Des combinaisons de médicaments contre le VIH/sida et contre la tuberculose, importés par le ministère de la Santé, figurent parmi les 344 produits pharmaceutiques retirés du marché en Inde, indique un porte-parole du ministère. D’autres médicaments interdits de vente dans ce pays sont commercialisés à Maurice par les importateurs du secteur privé. Ce qui amènera le ministère à suivre la situation de près avec les importateurs privés.
Par ailleurs, une bataille juridique au sujet de ces interdictions a lieu à la New Delhi High Court après que 30 compagnies pharmaceutiques ont fait appel. La cour a jusqu’ici levé l’interdiction qui pesait notamment sur les sirops contre la toux Corex, le sirop Piriton (Glaxo) et le Vicks Action 500 (P and G). Il s’agit d’un ordre intérimaire qui a été étendu jusqu’au 28 mars.

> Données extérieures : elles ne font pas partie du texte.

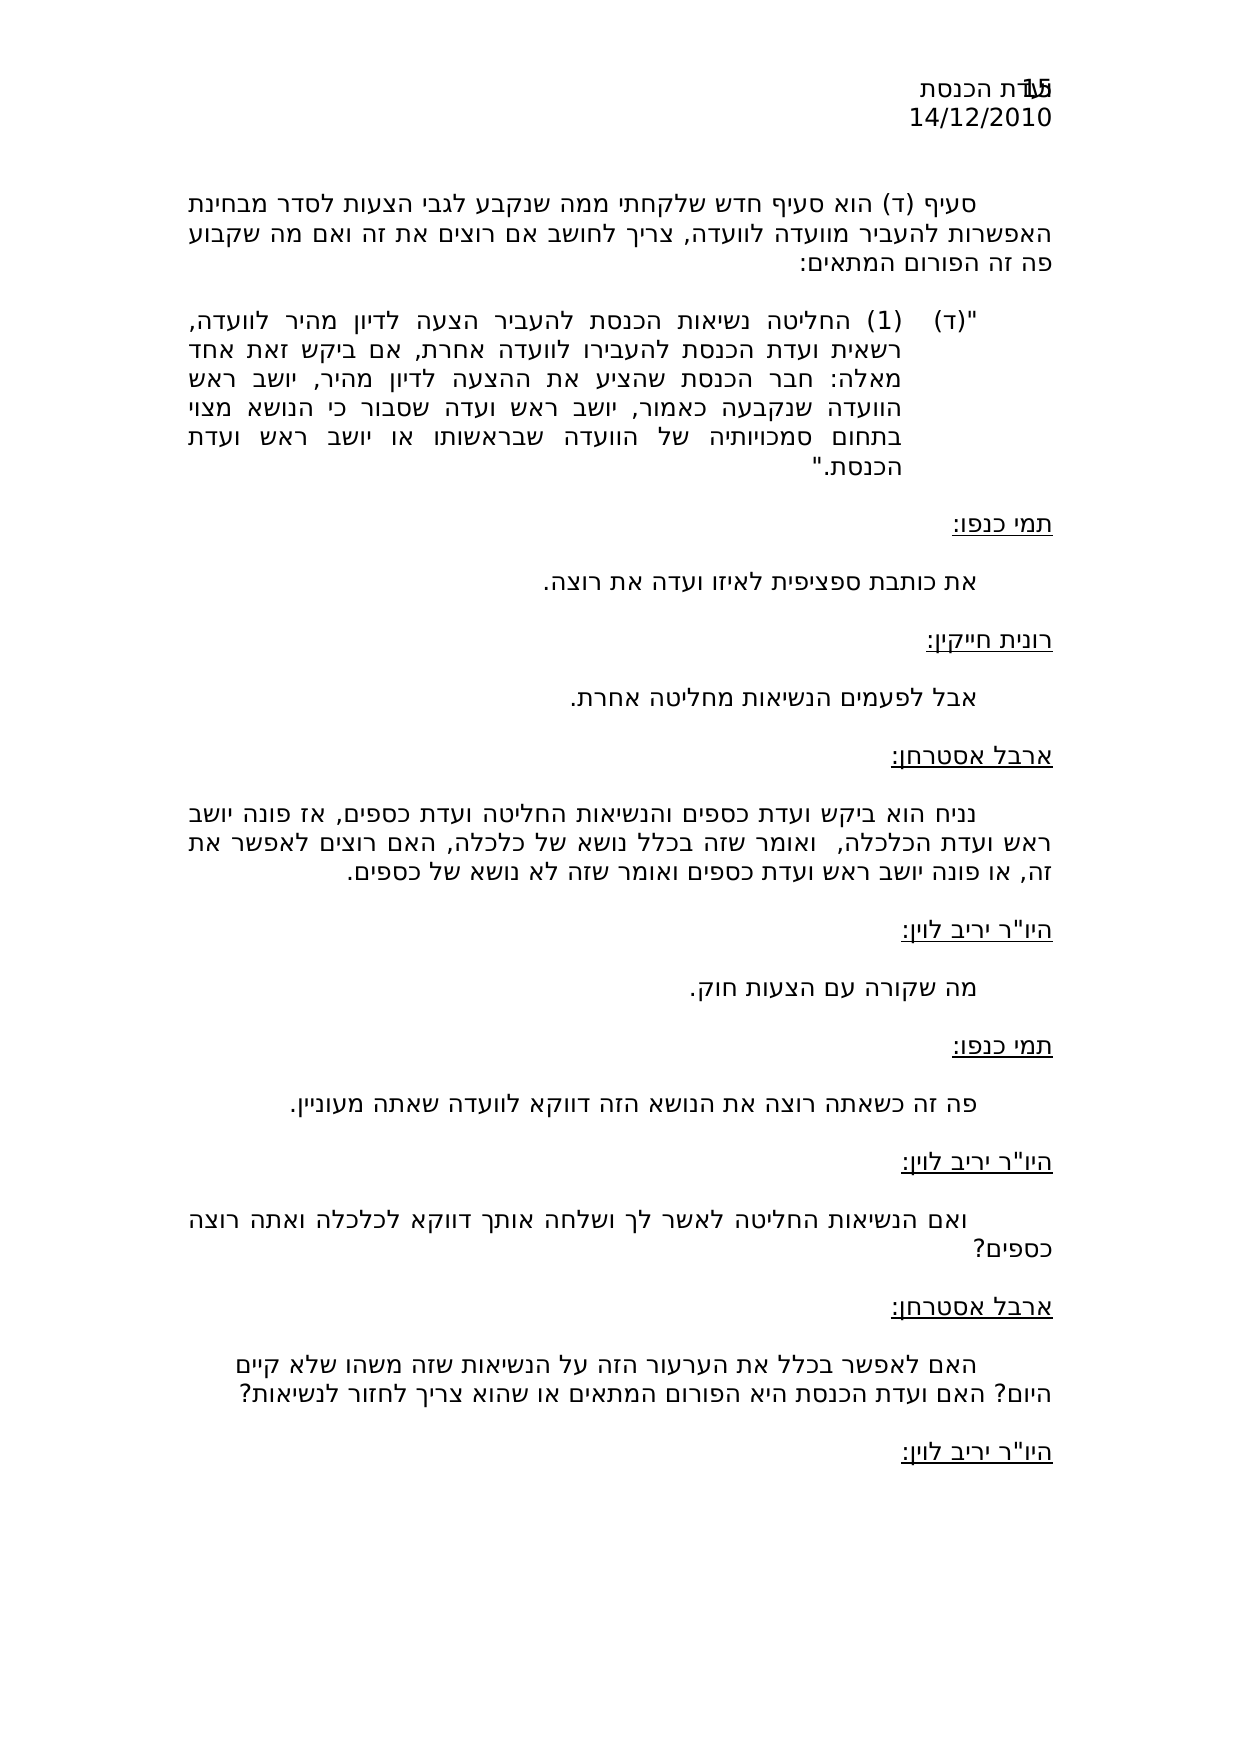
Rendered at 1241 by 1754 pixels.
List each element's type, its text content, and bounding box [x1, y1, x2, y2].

text סעיף (ד) הוא סעיף חדש שלקחתי ממה שנקבע לגבי הצעות לסדר מבחינת האפשרות להעביר מוועדה לוועדה, צריך לחושב אם רוצים את זה ואם מה שקבוע פה זה הפורום המתאים: [187, 189, 1053, 277]
text תמי כנפו: [187, 1031, 1053, 1060]
text "(ד) (1) החליטה נשיאות הכנסת להעביר הצעה לדיון מהיר לוועדה, רשאית ועדת הכנסת להעבירו לוועדה אחרת, אם ביקש זאת אחד מאלה: חבר הכנסת שהציע את ההצעה לדיון מהיר, יושב ראש הוועדה שנקבעה כאמור, יושב ראש ועדה שסבור כי הנושא מצוי בתחום סמכויותיה של הוועדה שבראשותו או יושב ראש ועדת הכנסת." [187, 306, 978, 481]
text האם לאפשר בכלל את הערעור הזה על הנשיאות שזה משהו שלא קיים היום? האם ועדת הכנסת היא הפורום המתאים או שהוא צריך לחזור לנשיאות? [187, 1350, 1053, 1408]
text את כותבת ספציפית לאיזו ועדה את רוצה. [187, 567, 1053, 597]
text מה שקורה עם הצעות חוק. [187, 973, 1053, 1002]
text אבל לפעמים הנשיאות מחליטה אחרת. [187, 683, 1053, 712]
text ארבל אסטרחן: [187, 741, 1053, 770]
text נניח הוא ביקש ועדת כספים והנשיאות החליטה ועדת כספים, אז פונה יושב ראש ועדת הכלכלה, ואומר שזה בכלל נושא של כלכלה, האם רוצים לאפשר את זה, או פונה יושב ראש ועדת כספים ואומר שזה לא נושא של כספים. [187, 799, 1053, 887]
text ואם הנשיאות החליטה לאשר לך ושלחה אותך דווקא לכלכלה ואתה רוצה כספים? [187, 1205, 1053, 1263]
text היו"ר יריב לוין: [187, 915, 1053, 944]
text ארבל אסטרחן: [187, 1292, 1053, 1321]
text תמי כנפו: [187, 509, 1053, 539]
text פה זה כשאתה רוצה את הנושא הזה דווקא לוועדה שאתה מעוניין. [187, 1089, 1053, 1118]
text היו"ר יריב לוין: [187, 1147, 1053, 1176]
text היו"ר יריב לוין: [187, 1437, 1053, 1466]
text רונית חייקין: [187, 625, 1053, 654]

Les 344 médicaments, constitués d’une combinaison de plusieurs produits, ont été interdits de vente en Inde après qu’un comité d’experts a mis en doute leur efficacité. Le gouvernement indien a affirmé que la vente de ces produits pharmaceutiques « est contre l’intérêt public et la sécurité des patients ». Parmi les médicaments en cause, on retrouve une combinaison du Nimesulide avec des analgésiques et d’autres anti-inflammatoires. Le Nimesulide, un anti-inflammatoire avec des propriétés analgésiques, a été interdit dans la plupart des pays développés. Des produits contenant des antibiotiques, qui sont en vente libre, sont aussi au banc des accusés, car ils favorisent la résistance aux antibiotiques. Les combinaisons de médicaments ont envahi le marché indien, car c’est un moyen pour les compagnies de contourner le contrôle des prix. Le mélange de plusieurs produits existants est alors présenté comme un nouveau médicament.